Lastly, the Festool collets look suspiciously like ER 32's, which I have only seen in photos. I am curious if you think the ER 32 would interchange and perhaps expand the options available for shank size?

Thanks again.

RMW
 
RMW said:
Greg/Jay, great info, thanks for sharing.

I have a bunch of end mills that I bought used with some other machinist stuff, all older US make. Some are dull or chipped. Is there a mail-in service you can recommend to re-sharpen them?

Also, I found an 8mm end mill on eBay for $14 including shipping, decided to add that to the arsenal. I will probable buy the 3/8" collet as well.

Lastly, the Festool collets look suspiciously like ER 32's, which I have only seen in photos.

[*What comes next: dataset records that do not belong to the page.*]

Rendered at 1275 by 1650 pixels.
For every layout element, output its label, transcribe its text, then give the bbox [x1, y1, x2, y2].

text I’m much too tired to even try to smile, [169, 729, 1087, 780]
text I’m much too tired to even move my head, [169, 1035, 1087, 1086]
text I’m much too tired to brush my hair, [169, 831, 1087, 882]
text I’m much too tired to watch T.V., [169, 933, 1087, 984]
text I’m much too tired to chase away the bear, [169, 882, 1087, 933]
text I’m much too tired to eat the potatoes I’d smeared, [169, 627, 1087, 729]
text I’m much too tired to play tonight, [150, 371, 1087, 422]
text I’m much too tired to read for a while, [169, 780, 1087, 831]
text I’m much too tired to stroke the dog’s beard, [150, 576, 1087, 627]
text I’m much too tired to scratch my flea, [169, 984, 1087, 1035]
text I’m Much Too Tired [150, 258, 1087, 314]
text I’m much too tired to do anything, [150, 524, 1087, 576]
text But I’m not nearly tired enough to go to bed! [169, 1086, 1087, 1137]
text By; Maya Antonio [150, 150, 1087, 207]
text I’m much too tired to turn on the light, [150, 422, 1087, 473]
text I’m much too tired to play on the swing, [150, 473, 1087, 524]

I am curious if you think the ER 32 would interchange and perhaps expand the options available for shank size?

Thanks again.

RMW

RMW,

Here are some basic specs for the different ER collets.

http://shopswarf.orconhosting.net.nz/colletmill.html

John
 
RMW said:
Greg/Jay, great info, thanks for sharing.

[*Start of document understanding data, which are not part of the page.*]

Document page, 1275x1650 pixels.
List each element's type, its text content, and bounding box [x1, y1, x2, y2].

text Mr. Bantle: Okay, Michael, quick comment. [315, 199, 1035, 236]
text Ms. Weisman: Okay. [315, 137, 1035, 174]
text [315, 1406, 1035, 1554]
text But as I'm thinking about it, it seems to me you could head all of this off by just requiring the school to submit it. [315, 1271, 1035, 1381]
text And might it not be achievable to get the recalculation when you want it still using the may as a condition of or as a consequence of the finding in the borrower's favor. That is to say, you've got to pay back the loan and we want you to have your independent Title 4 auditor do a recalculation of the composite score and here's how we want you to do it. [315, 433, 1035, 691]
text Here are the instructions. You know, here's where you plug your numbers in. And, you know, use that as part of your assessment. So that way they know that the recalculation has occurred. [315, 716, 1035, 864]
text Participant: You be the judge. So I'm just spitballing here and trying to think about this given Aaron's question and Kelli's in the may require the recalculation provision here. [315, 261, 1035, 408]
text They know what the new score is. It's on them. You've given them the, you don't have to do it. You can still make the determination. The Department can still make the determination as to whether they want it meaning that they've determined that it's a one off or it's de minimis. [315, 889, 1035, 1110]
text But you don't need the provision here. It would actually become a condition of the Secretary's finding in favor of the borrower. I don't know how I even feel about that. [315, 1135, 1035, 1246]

I have a bunch of end mills that I bought used with some other machinist stuff, all older US make. Some are dull or chipped. Is there a mail-in service you can recommend to re-sharpen them?

Also, I found an 8mm end mill on eBay for $14 including shipping, decided to add that to the arsenal. I will probable buy the 3/8" collet as well.

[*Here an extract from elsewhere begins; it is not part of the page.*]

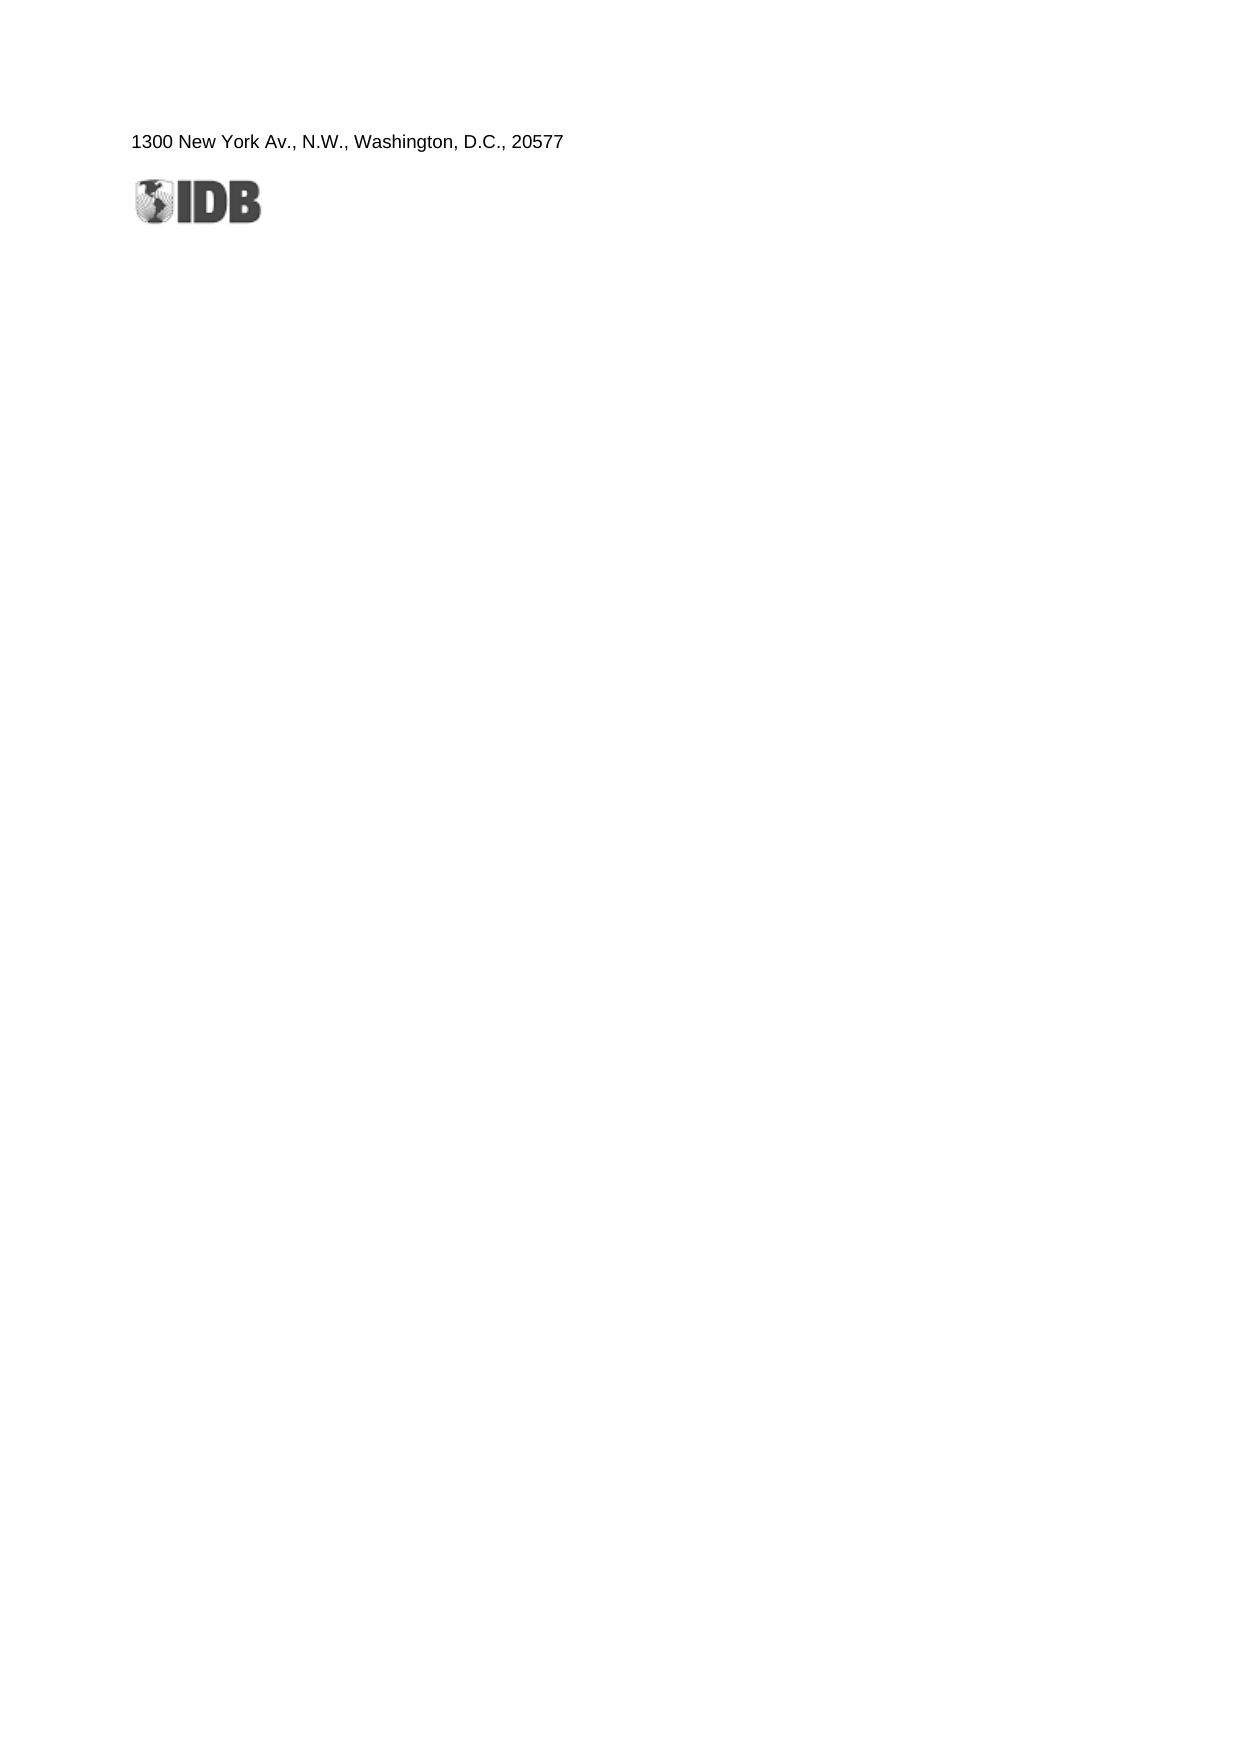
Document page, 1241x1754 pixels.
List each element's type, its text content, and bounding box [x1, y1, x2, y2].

Lastly, [glow=red,2,300]the Festool collets look suspiciously like ER 32's, [/glow] which I have only seen in photos. I am curious if you think the ER 32 would interchange and perhaps expand the options available for shank size?

Thanks again.

RMW

I do not believe they are ERs. I think I checked this a while back but my memory isn't what it used to be so I will check again. It would be great if ther are because that would open up the possibility of using odd sized tools on occasion because, as you know, you can get ERs in almost any size you wish.
 
I agree with everything Jay has said but didn't have the time to write it out so eloquently. I might add that using a half inch carbide endmill with 3 inches of flute length, especially a four flute version, should be done with care. A bad move causing a grab could damage a router spindle. Perhaps not a 2200 but it certainly would be possible to damage a lesser machine. There is a lot of leverage out there and you could crack the spindle taper or bend the shaft. I am not saying don't use them but make sure you have your router technique thought out. The stiffness of these tools is pretty impressive. When milling aluminum at 20,000RPM or more and traveling well over 100 incher per minute it is possible to soak up 30 or 40 HP on a machining center. I haven't done it lately so I cannot translate to a 'small' size like a half inch but we have facemilled with a three inch cutter at 600 IPM and have used almost all of 60 HP. It is fun to watch.  ;D ;D
 
Thanks for the info- I'm always looking out for the longest 1/2" or 12mm solid spirals for cutting mortises and tenons- the longest I've found is Leigh's 1/2"- 4" overall, 2,1/8" cutting length. The Leigh bits have a quite aggressive spiral, as opposed to the CMT spirals I have, which have only a mild "twist"- maybe less than 90° Any thoughts in the difference between these designs? I'm guessing the CMT is better suited to lateral cutting while the Leigh is for plunging. I also have a CMT straight bit at 4,3/8"overall- 2,1/2" cutting, but the smoothness of the solid spirals have me spoiled.
 
In another thread someone posted sources for sleeves or collet reducers that were designed for metal machining but suitable for use in routers. I can't locate that post, can anyone shed any light on this?

Specifically, I am looking for a reducer for the OF 1400 1/2" collet to get it to accept 10mm end mills or CNC router bits.